Em A INFÂNCIA DE IVAN vemos a dualidade dilacerante da guerra em um menino soviético que tem a família morta pelos nazistas e precisa conviver com o pesadelo da segunda guerra em meio às suas lembranças e impossibilidades. O constante choque entre o desejo de maturidade e a oposição com a própria idade e as lembranças da infância. O grande drama de Ivan é apenas poder desejar uma vingança que sua condição etária não permite, e a luta entre o coração e a mente, entre o que deveria ser sua infância e a forma como ele próprio deseja encerrá-la de uma vez por todas, forçosamente.
Tarkovski entrega momentos memoráveis. Em um diálogo com um jovem tenente, Ivan observa gravuras de Dührer – Os Quatro Cavaleiros do Apocalipse – em um livro apenas de imagens, e interpreta a figura dos cavaleiros da morte e suas vítimas como representações atuais dos seus inimigos.
“Quem é esse?” pergunta, ao ver o rosto de um homem gordo e bem vestido
“Deve ser um doutor ou um escritor alemão” responde o tenente
“Não, eles não têm escritores” ele responde. “Eles queimam livros, eu soube”
Entre o onírico e o nostálgico, Tarkovski pouco faz uso da imagem do inimigo: com exceção de uma breve cena, os nazistas apenas surgem no som e nos diálogos, mas a ideia do inimigo permeia toda a narrativa.

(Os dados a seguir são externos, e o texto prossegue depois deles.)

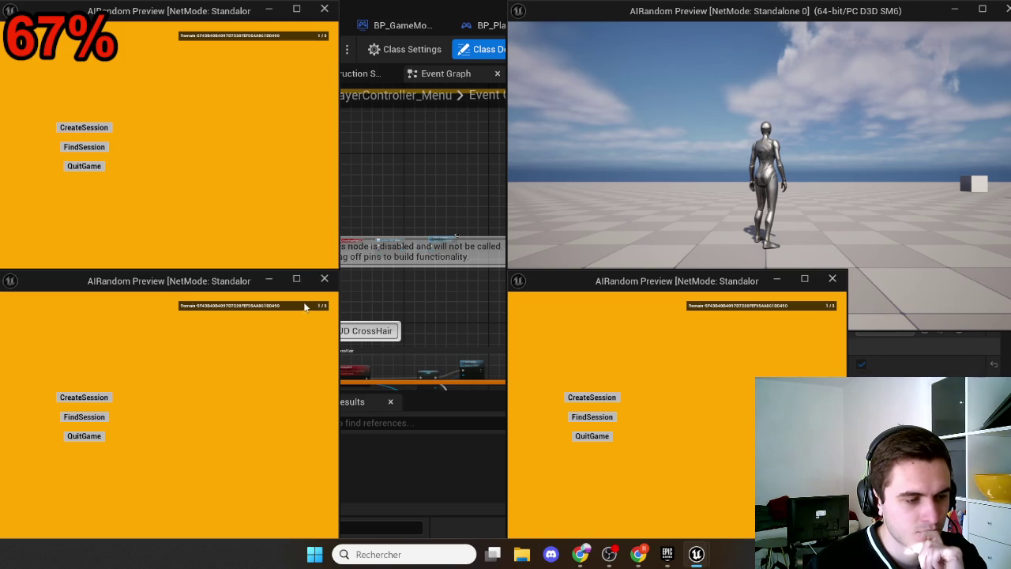
pyautogui.click(282, 41)
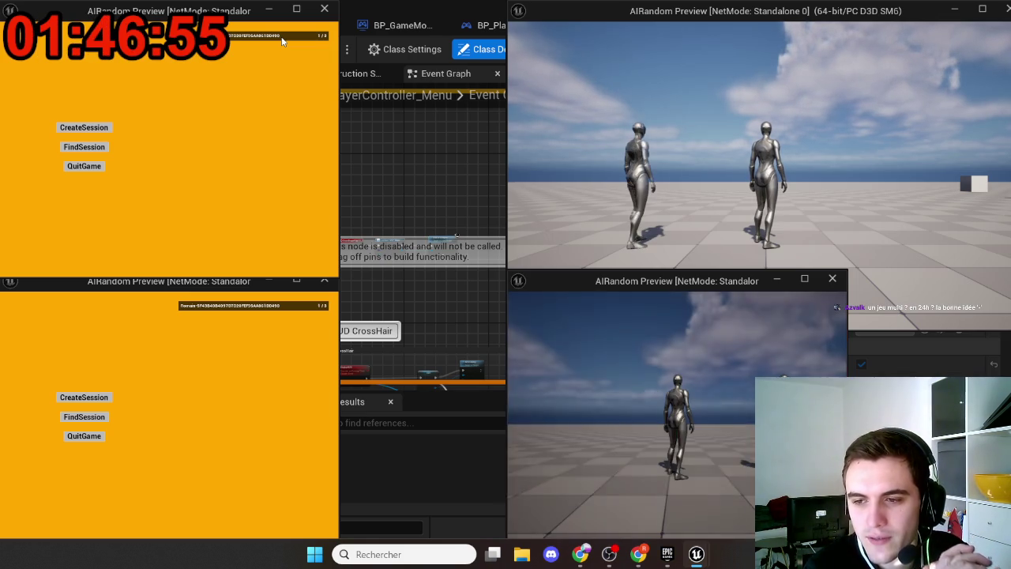
pyautogui.click(281, 37)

Quando Ivan se despede dos oficiais, está se despedindo de nós, o que amplifica a força da cena final, em que a paisagem destruída da prisão alemã é reconstruída mentalmente por nós e pelos soldados, enquanto o som vasculha, com o movimento da câmera, uma IDEIA do que aconteceu. Tarkovski explora às avessas o potencial do cinema de MOSTRAR para ampliar nossa capacidade de IMAGINAR e, assim, tornar mais real a experiência, por mais antagônica que a ideia possa parecer.
Narrativamente, o que para muitos são pontos fracos na história – a presença e a sub-trama envolvendo Masha – só me reforça o sentido de construção da narrativa principal, já que os subterfúgios amorosos envolvendo a personagem desaparecem em todo o contexto assim como a infância de Ivan desaparece do seu cotidiano, existe apenas em memórias. A tudo isso, Tarkovski impôe uma blocagem planejada do final do plano para seu início. Seus longos planos são orgânicos com a movimentação e com o espaço, e como poucos consegue contar uma história no formato 4:3 usando vários elementos em quadro, explorando a profundidade, alternando as visões entre primeiro e segundo plano.